Baca juga: Gundala Main Film
Umi juga menemukan hal serupa pada film garapan Lilik lainnya yaitu Ratu Ilmu Hitam (1981). Di mana secara sadar, tim artistik film mampu membangun instalasi khusus berupa ruangan yang menggambarkan sifat dari masing-masing karakter.
“Nah, hal detail semacam ini, membangun setting dengan sederhana namun memiliki kekuatan sinematis yang mampu menghipnotis penonton, sudah ada sejak Java Industrial Film atau studio pertama di Hindia Belanda berdiri,” ungkap Umi.
Menurut Umi, Lilik memang cukup fasih untuk segi artistik. “Film Lilik itu kaya karena dari gambar-gambarnya kita masih bisa merujuk ke gambar dalam film klasik Indonesia,” kata Umi.

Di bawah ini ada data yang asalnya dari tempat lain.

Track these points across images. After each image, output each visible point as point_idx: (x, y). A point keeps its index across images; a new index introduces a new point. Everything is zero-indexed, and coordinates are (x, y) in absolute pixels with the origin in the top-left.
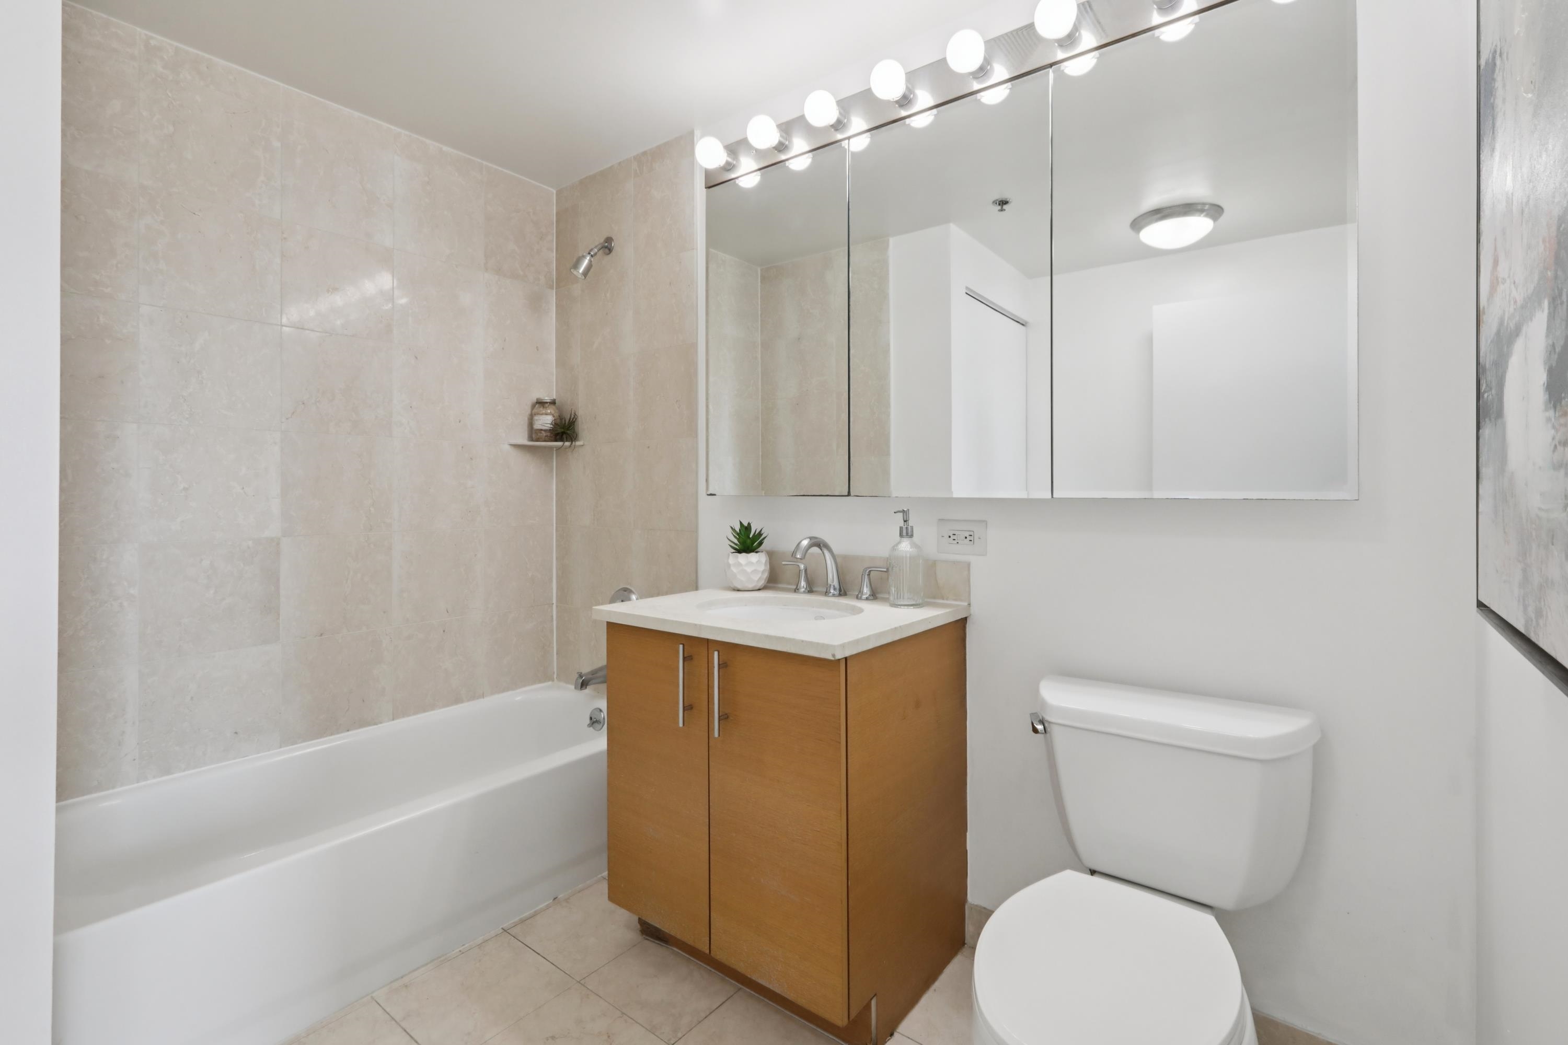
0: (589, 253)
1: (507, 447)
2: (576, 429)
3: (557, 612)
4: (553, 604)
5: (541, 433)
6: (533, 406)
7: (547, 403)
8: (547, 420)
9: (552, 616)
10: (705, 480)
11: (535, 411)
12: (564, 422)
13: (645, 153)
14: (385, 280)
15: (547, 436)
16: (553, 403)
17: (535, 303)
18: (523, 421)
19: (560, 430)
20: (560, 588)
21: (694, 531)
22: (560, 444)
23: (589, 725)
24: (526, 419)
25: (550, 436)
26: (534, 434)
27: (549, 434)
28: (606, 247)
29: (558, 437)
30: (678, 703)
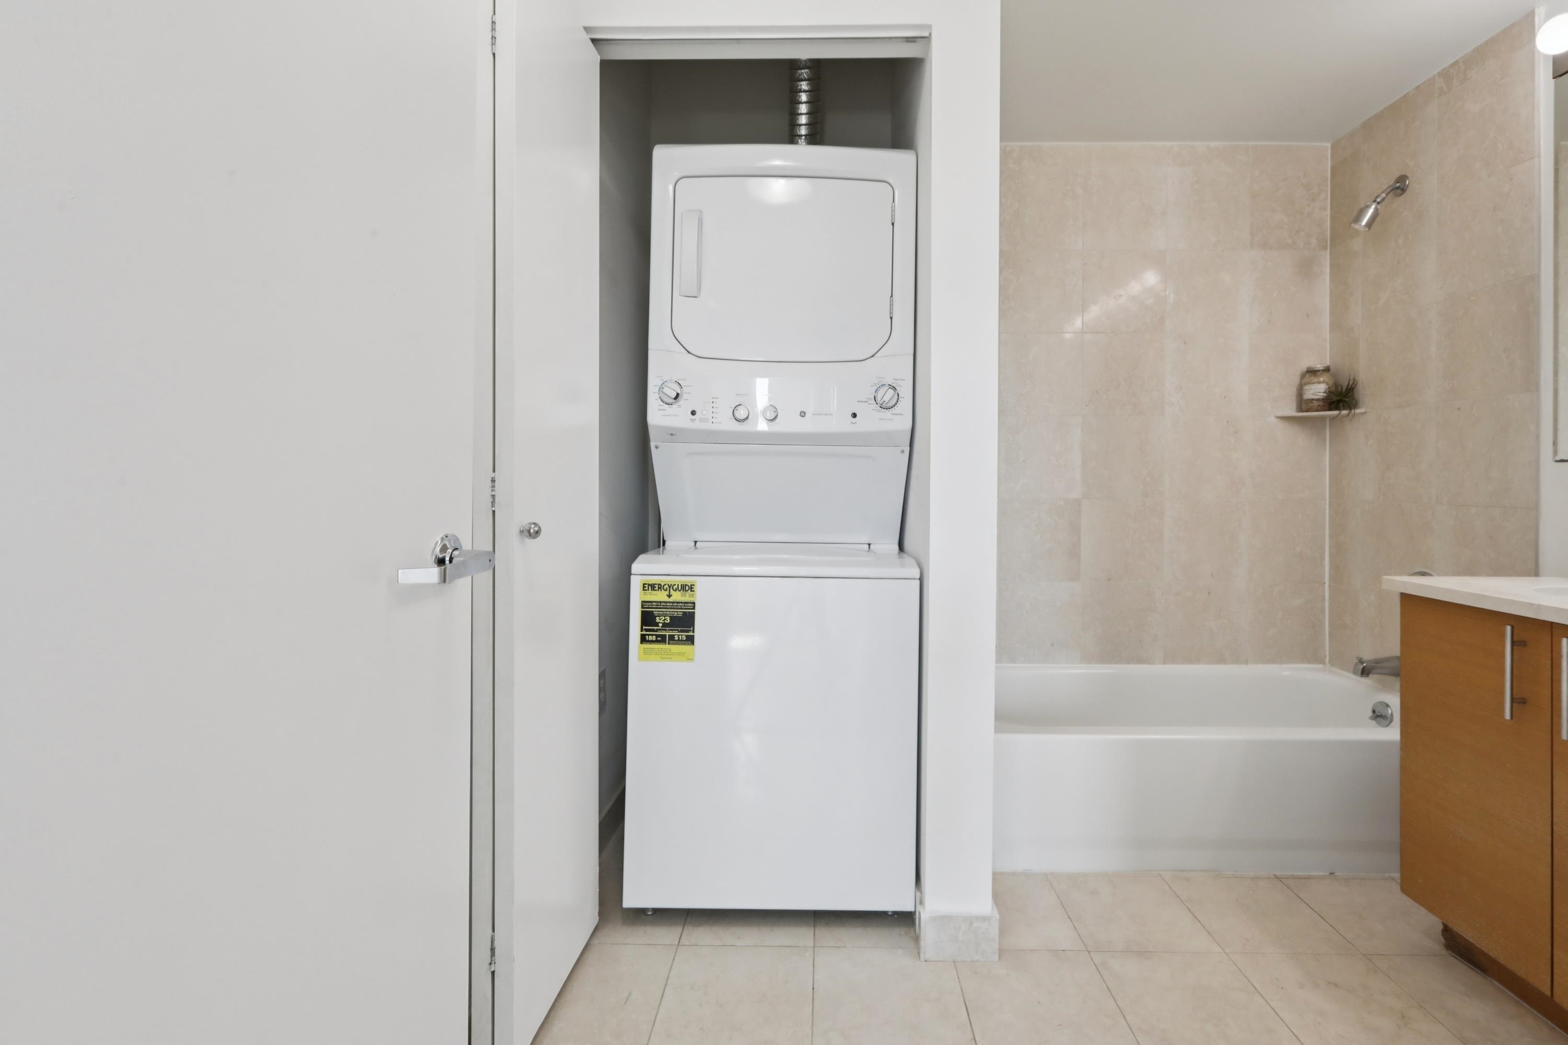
0: (1375, 201)
1: (1273, 420)
2: (1356, 395)
3: (1330, 592)
4: (1325, 583)
5: (1311, 403)
6: (1303, 376)
7: (1319, 371)
8: (1320, 388)
9: (1324, 597)
10: (1552, 443)
11: (1305, 380)
12: (1340, 390)
13: (1453, 65)
14: (1151, 278)
15: (1319, 405)
16: (1327, 370)
17: (1306, 268)
18: (1292, 391)
19: (1335, 398)
20: (1335, 567)
21: (1534, 509)
22: (1336, 413)
23: (1370, 717)
24: (1295, 390)
25: (1323, 406)
26: (1303, 404)
27: (1321, 403)
28: (1398, 188)
29: (1333, 406)
30: (1502, 693)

Pendekar dan Pahlawan Super
Berdasarkan arsip Sinematek, Lilik nampaknya memang sudah biasa menggarap film-film pendekar atau pahlawan super. Sebelum Gundala, Lilik menggarap pahlawan super Darna Ajaib (1980). Tokoh superhero perempuan ini diadaptasi dari komik Darna karya Armin Tanjung. Aktris Lydia Kandau didaulat jadi pemain utamanya.
Untuk film pendekar, Lilik menyutradarai film Yuda Saba Desa (1967). Film ini bercerita tentang pesilat tangguh bernama Yuda yang diperankan oleh maestro Bing Slamet. Produksi Wahyu Film itu berhasil meraih penghargaan editing terbaik pada Pekan Apresiasi Film Nasional ketiga tahun 1967.
Baca juga: Gundala, Ikon Superhero Indonesia
Lilik pula yang menyutradarai film pendekar populer Si Buta dari Goa Hantu (1970). Film dengan tokoh Si Buta yang membawa monyet ini diadaptasi dari komik karya Ganes TH.
Kemudian pada 1976, Lilik membuat film dengan tokoh Zorro berjudul Zorro Kemayoran. Film ini dibintangi oleh aktor komedi kawakan, Benyamin Sueb. “Benyamin yang biasanya melawak dalam film komedi yang lain, justru menjadi pahlawan di kalangan masyarakat Betawi dengan cara yang cukup dramatis,” kata Umi.
Baca juga: Bastian Tito, Pendekar Cerita Silat
Lilik juga merupakan sutradara dari beberapa serial Wiro Sableng yang diadaptasi dari novel Bastian Tito. Di tangan Lilik lahir enam serial Wiro Sableng di antaranya Sepasang Iblis Betina (1988), Sengatan Satria Beracun (1988), Neraka Lembah Tengorak (1988), Orang-Orang Sakti dari Tangkuban Perahu (1988), Siluman Teluk Gonggo (1988), Tiga Setan Darah dan Cabuk Angin (1988).
Film lain bertema pendekar antara lain Djampang dan Djampang Mencari Naga Hitam (1968), Si Bego Menumpas Kutjing Hitam (1970), Pahlawan Goa Selarong (1972) dan Si Bongkok (1972) yang diperankan Sophan Sophiaan dan Widyawati.